Why SFace is best for our case:

  1. Perfect Integration: It uses the same alignment crops (112x112) produced by YuNet, meaning they operate as a cohesive dual-stage pipeline inside face_engine.py.
  2. Inference Speed: At 11.50 ms, it matches faces almost instantly, making it optimal for rapid check-in/out kiosk streams.

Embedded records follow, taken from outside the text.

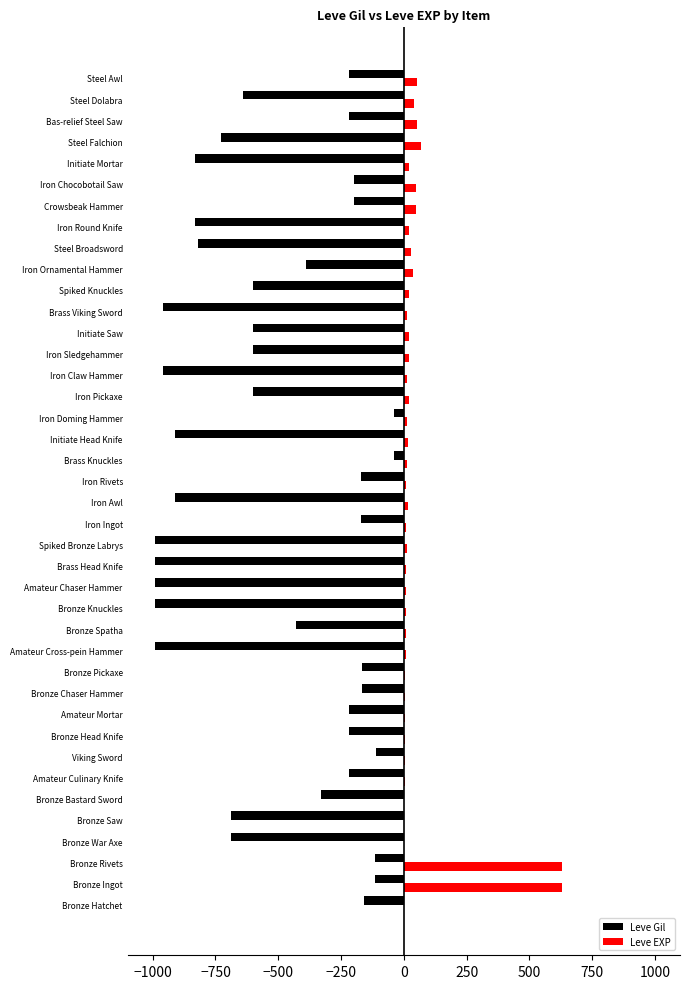

Between Bronze Head Knife and Iron Round Knife, which series saw the biggest shift?

Leve Gil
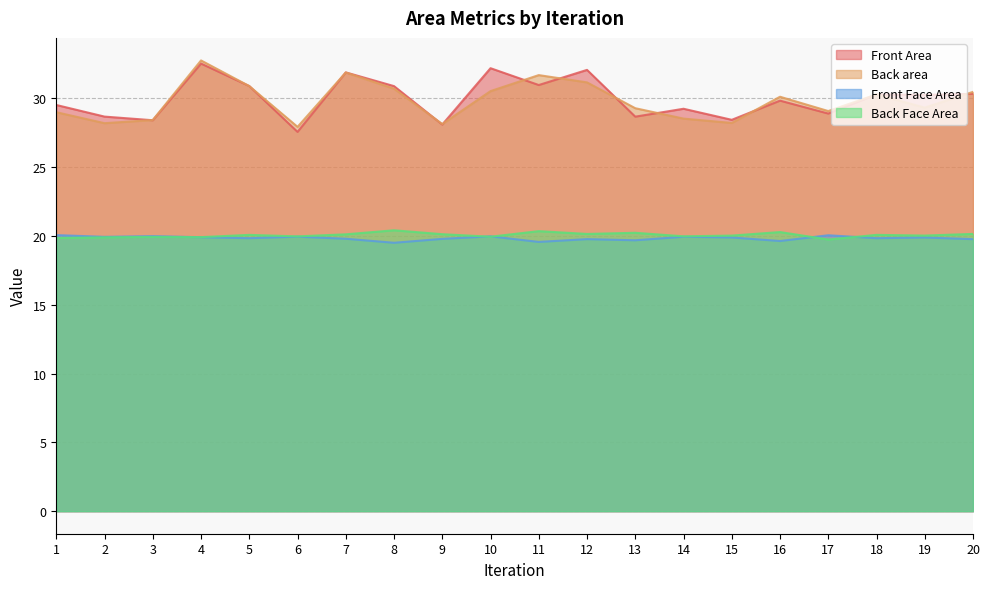

Between 6 and 3, which is larger?

3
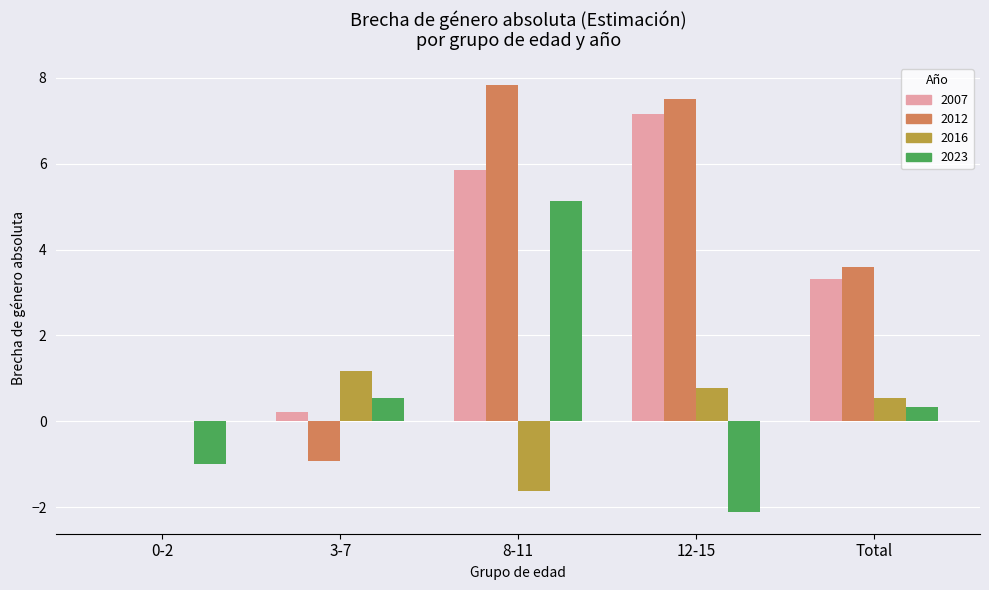

What is the total value across all series at 0-2?

-1.0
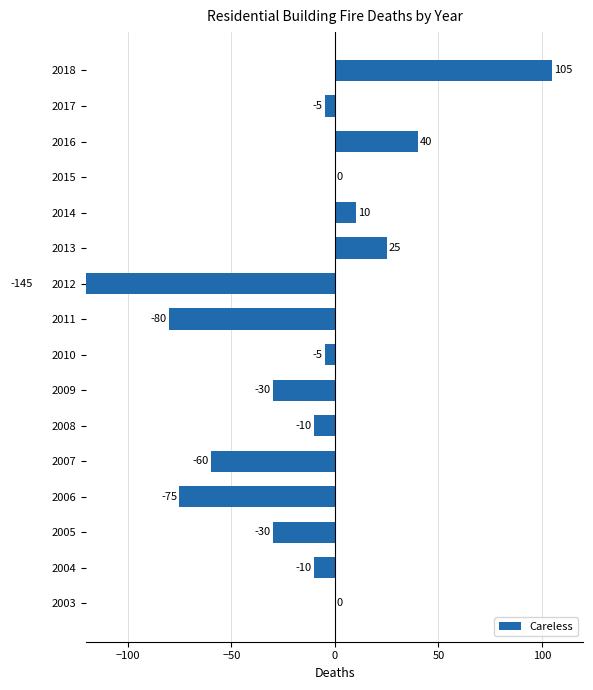

How many series are shown in this chart?

1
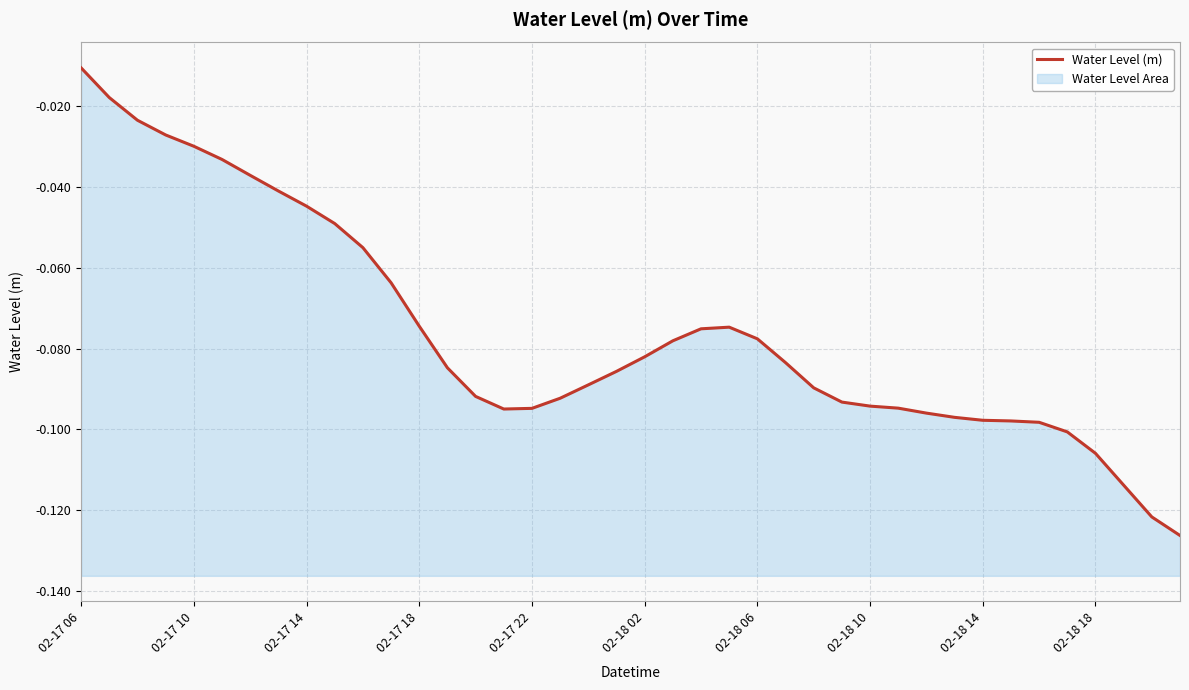

What is the sum of the values at 25 and 24?

-0.2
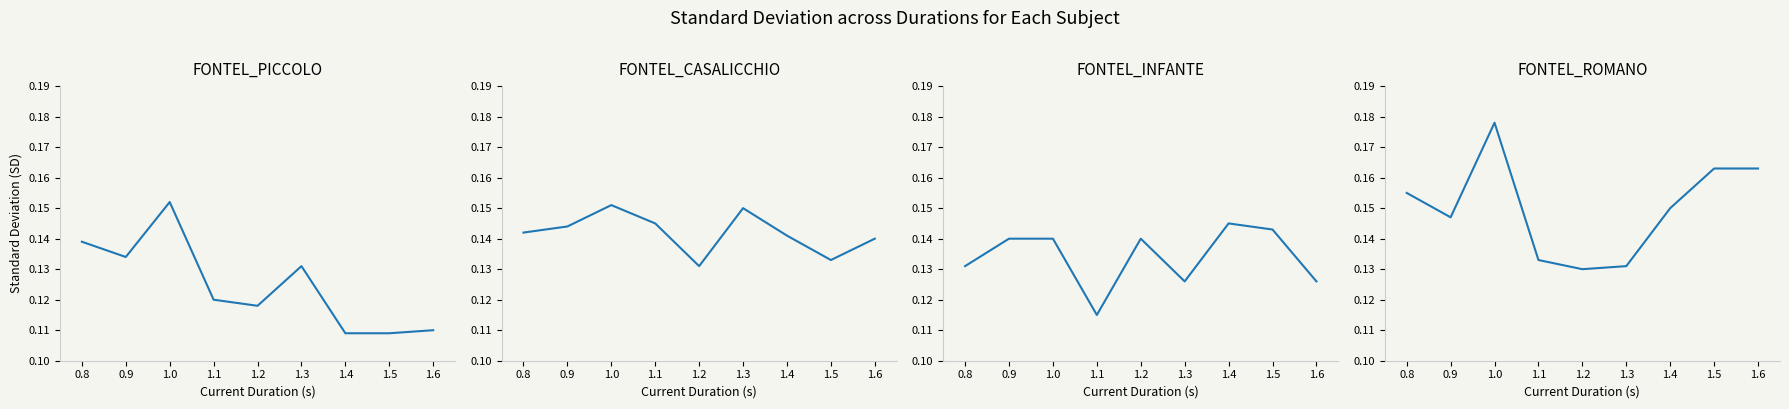

Is the value of FONTEL_INFANTE at 0.8 greater than the value of FONTEL_ROMANO at 0.8?

No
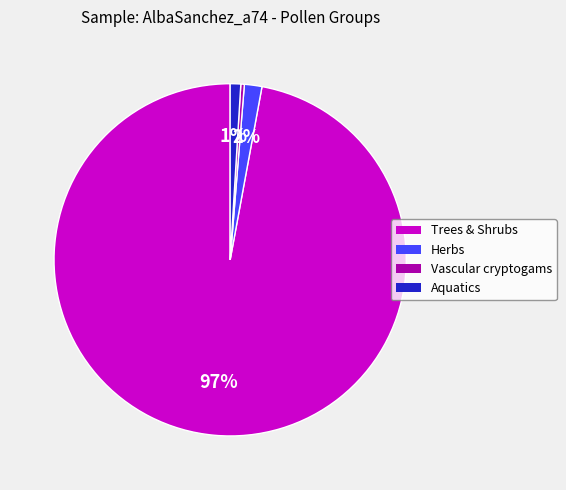

Combined, do Herbs and Vascular cryptogams account for over 50%?

No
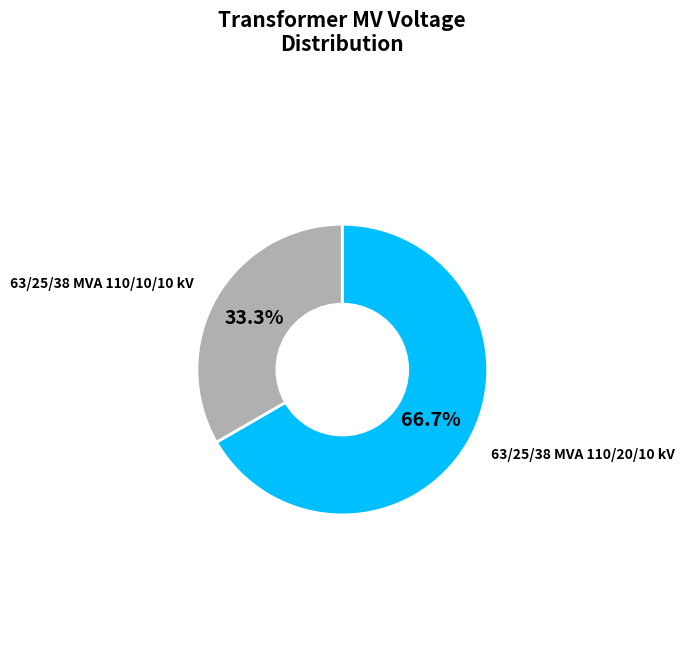

Which category has the smallest portion of the pie?

63/25/38 MVA 110/10/10 kV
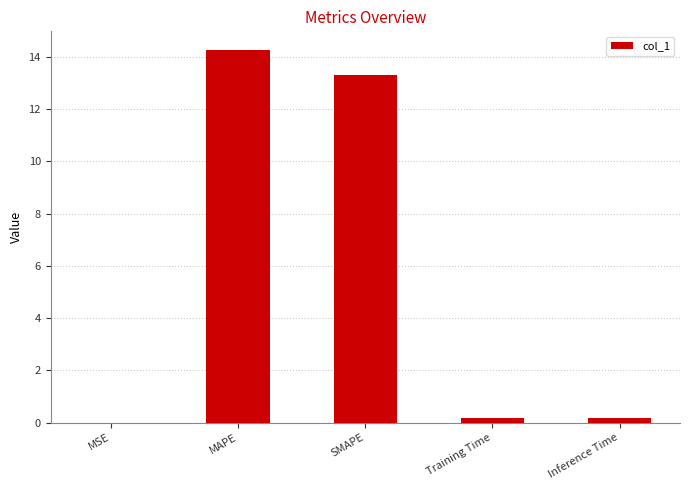

The chart shows a value of 19.9 at SMAPE. True or false?

False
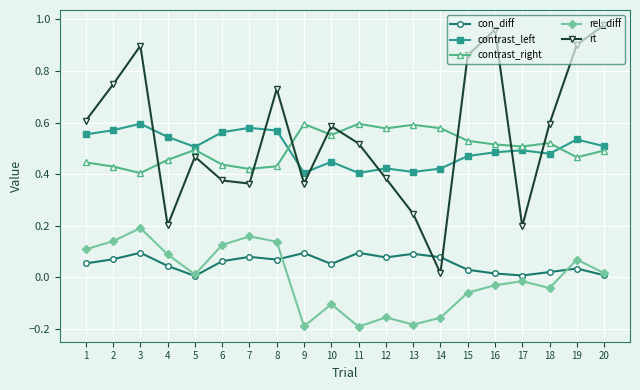

What is the difference between the highest and lowest values at 11?

0.8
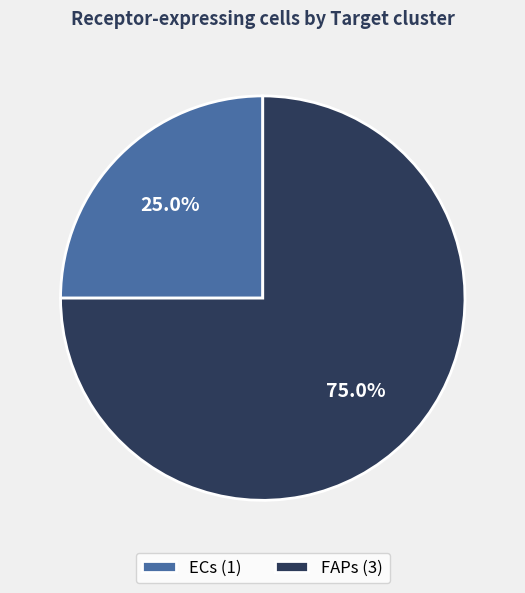

To the nearest percent, what portion does ECs represent?

25%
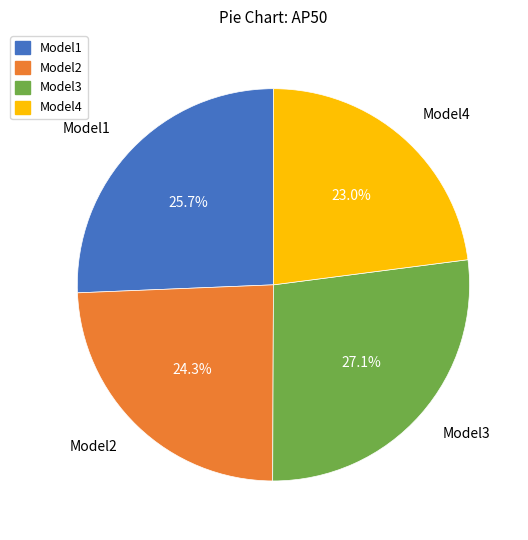

To the nearest percent, what portion does Model2 represent?

24%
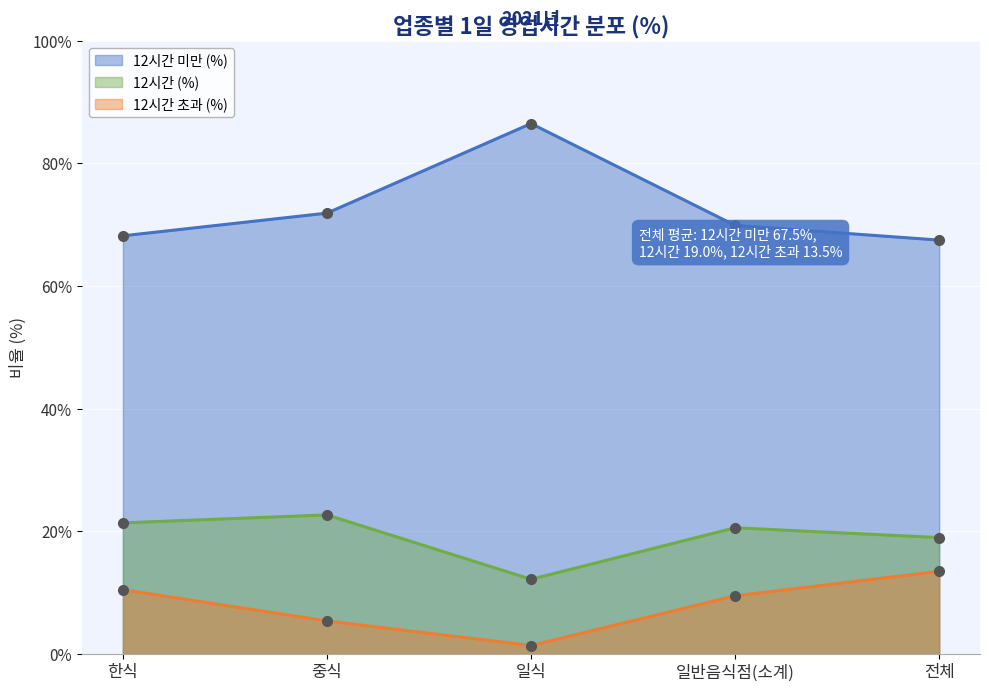

What position from the left is 전체?

5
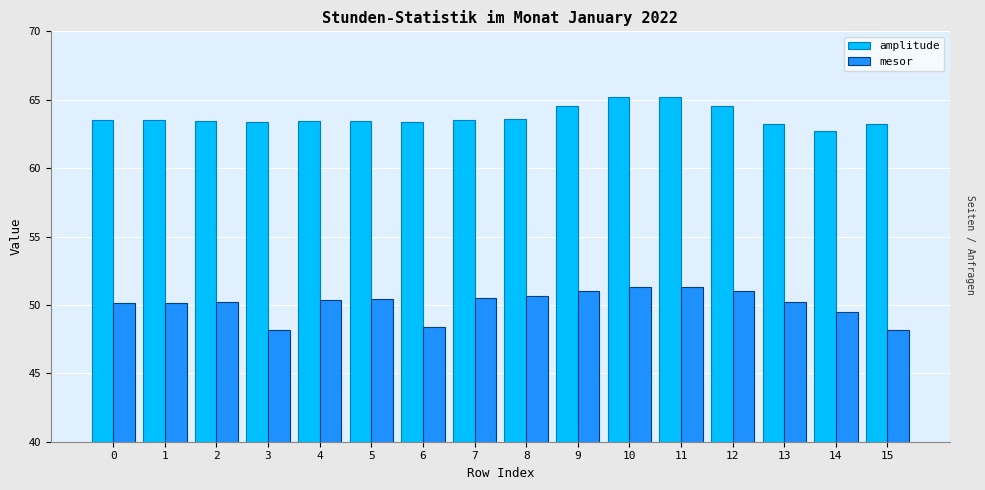

What is the average value of the mesor series?

50.1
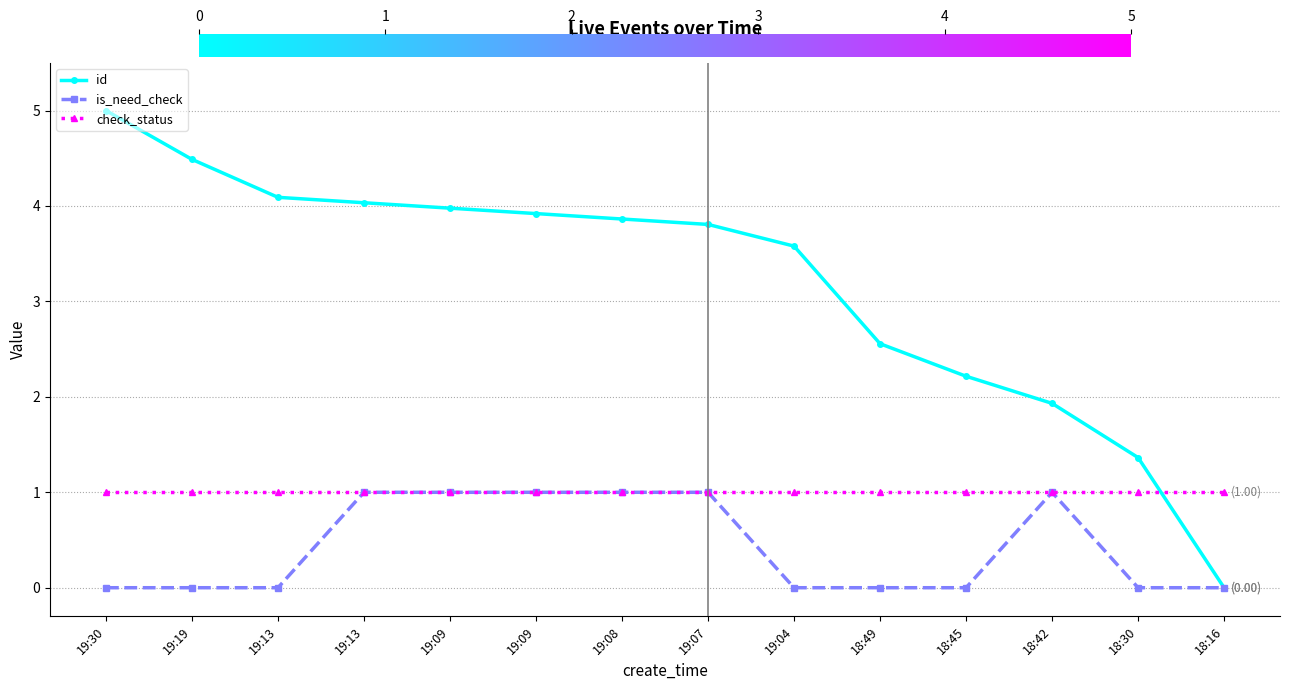

Which category has the highest value across all series?

19:30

5. Summary Matrix & Recommendation

graph TD
    A[Biometric System Architecture] --> B{Hardware Constraints}
    B -->|Lightweight CPU / Mini PC| C[YuNet + SFace Stack]
    B -->|Heavy GPU Server / SOTA Accuracy| D[RetinaFace + ArcFace R50 Stack]
    B -->|Ultra-low Memory <10MB RAM| E[BlazeFace + MobileFaceNet Stack]
    
    style C fill:#2ecc71,stroke:#27ae60,stroke-width:2px,color:#fff
    style D fill:#e74c3c,stroke:#c0392b,stroke-width:1px,color:#fff
    style E fill:#f39c12,stroke:#d35400,stroke-width:1px,color:#fff

Final Verdict: Keep YuNet + SFace

For your local webcam attendance system running on lightweight hardware:

  • Qualcomm LWFD is rejected due to hardware lock and lack of landmark features.
  • RetinaFace, YOLOv8-face, ArcFace, FaceNet, and Dlib are rejected due to high CPU latency (>100ms) and bloated dependencies (PyTorch/TensorFlow).
  • BlazeFace and MobileFaceNet are viable alternatives if you need to run on extremely low-spec microcontrollers, but they offer lower face detection range and require introducing extra runtime libraries (MediaPipe/ONNX Runtime) which degrades the clean codebase simplicity.

Recommendation: Retain YuNet and SFace. Instead of replacing them, apply the quick optimizations highlighted in your ARCHITECTURE.md (e.g. Frame Skipping and Downscaled Detection) to drop CPU usage by up to 50% without altering the model pipeline.